In Uganda some of the foregoing concerns about exclusion, loss of resource control, corruption, opacity and lack of accountability of army officials engaged in forest conservation are already manifesting. In Adjumani, local communities have withheld support to security personnel towards curbing illegal logging of the endangered afzelia tree, which is a major source of income for them. This indicates the failure of a single tract model to conservation through militarisation. Accusations also abound of some army officers being involved in the illegal logging themselves. The common accusation has been that some officers enable the transportation and illegal sell of timber using army trucks while pretending to be on patrol to prevent the very same illegality. Other ongoing inquiries have implicated some UPDF officials in illegal logging activities in Zoka Forest.
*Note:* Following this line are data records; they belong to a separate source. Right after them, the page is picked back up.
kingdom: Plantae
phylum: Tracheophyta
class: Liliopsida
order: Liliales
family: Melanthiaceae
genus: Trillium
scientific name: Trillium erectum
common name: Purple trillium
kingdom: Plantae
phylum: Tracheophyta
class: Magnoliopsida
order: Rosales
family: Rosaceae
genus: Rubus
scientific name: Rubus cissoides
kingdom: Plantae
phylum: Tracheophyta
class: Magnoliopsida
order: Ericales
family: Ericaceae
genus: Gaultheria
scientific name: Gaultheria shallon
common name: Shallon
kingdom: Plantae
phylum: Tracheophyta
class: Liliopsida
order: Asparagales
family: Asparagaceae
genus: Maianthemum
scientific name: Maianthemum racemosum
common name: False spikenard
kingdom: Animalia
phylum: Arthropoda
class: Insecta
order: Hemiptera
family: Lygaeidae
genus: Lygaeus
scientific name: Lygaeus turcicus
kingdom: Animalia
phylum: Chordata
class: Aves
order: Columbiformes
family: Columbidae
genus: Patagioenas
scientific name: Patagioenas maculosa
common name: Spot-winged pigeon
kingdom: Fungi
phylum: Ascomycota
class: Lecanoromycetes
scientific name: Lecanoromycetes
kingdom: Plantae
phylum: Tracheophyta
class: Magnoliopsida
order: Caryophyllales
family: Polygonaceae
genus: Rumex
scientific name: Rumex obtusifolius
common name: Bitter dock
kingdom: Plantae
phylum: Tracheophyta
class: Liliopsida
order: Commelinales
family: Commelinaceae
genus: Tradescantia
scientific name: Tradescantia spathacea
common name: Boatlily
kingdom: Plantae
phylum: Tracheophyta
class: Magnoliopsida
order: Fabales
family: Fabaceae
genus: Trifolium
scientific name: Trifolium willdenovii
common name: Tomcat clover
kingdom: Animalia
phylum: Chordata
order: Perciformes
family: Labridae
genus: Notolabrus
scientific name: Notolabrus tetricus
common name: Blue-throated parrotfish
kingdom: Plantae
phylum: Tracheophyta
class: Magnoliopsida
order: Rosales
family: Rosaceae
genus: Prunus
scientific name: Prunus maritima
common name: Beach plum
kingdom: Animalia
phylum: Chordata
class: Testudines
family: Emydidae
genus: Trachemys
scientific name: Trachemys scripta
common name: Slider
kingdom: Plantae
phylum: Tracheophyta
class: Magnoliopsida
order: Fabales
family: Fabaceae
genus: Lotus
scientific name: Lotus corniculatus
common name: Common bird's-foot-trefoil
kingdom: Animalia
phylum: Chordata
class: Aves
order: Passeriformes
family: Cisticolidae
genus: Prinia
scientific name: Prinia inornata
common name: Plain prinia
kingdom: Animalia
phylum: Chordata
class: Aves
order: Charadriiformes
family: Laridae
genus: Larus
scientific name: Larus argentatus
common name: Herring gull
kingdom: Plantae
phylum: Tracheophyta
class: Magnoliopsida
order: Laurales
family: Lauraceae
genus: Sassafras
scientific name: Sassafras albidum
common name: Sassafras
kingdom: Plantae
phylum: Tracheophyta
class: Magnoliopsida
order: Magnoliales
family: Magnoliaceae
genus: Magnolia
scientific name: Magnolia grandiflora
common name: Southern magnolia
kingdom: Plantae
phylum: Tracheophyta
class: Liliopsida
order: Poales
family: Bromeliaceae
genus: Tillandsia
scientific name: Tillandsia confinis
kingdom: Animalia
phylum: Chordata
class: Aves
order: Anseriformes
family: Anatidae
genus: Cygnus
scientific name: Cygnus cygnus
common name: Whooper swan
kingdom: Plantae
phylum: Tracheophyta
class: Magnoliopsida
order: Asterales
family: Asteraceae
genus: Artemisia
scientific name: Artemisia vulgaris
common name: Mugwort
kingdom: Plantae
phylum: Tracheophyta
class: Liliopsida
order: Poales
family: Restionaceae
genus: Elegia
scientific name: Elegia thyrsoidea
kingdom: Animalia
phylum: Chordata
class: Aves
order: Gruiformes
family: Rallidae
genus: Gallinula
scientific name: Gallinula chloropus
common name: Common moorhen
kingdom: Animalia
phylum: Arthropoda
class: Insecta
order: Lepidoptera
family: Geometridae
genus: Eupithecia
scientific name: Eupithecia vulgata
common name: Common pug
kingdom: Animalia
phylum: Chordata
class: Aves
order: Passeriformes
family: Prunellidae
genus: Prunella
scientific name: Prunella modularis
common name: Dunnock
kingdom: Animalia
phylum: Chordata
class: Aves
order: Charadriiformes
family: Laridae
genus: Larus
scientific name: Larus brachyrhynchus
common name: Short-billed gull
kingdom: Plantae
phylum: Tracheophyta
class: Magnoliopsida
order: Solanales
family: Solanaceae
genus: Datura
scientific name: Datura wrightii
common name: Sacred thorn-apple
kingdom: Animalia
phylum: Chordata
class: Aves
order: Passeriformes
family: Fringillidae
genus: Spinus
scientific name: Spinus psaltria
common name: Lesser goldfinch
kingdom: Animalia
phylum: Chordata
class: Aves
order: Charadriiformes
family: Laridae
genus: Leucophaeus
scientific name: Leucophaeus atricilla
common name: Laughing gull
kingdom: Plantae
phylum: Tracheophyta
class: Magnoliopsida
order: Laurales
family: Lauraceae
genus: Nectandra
There is also the matter of partial occupation by the UPDF of Barifa forest in Arua, which has stirred up historically based grievances of state dispossession and exclusion among the local communities there.

Uganda need not wait for these problems to grow into major obstacles before it can consolidate a comprehensive forest conservation strategy where our army plays a constructive role alongside local communities. The National Forest Authority has reportedly started implementing Community Forest Management initiatives around major forest reserves through which communities are introduced to alternative sources of income outside of illegal logging. The UPDF through Operation Wealth Creation could further supplement this initiative for not just the local communities but also for its own personnel. Additionally, Uganda’s National Climate Policy calls for community based and participatory approaches to managing climate change and its effects. This means that UPDF personnel deployed for conservation interventions need to be trained in conservation principles with emphasis on civil military relations, conflict resolution, human rights, and communication skills, among others. The approach also means the UPDF has to lay more emphasis on transparency and accountability for any of its officers involved in illegal logging, unlawful encroachment on forest reserves and any violation of human rights. This way the army can secure legitimacy and support from the local communities in its conservation interventions and the overall national goals on managing climate change can be fostered. The Ugandan army is relevant to interventions aimed at managing or mitigating climate change effects in line with national laws and policies. Uganda’s rapidly disappearing forest cover and the aggressiveness of forest encroachers arguably warrant military intervention in support of the civil authorities. However, as we celebrate international peace day under the theme ‘climate action for peace’ it is necessary to appreciate that in order for the army’s intervention to be part of a solution towards peaceful conservation, it will be necessary to infuse military doctrine with human rights and conservation principles.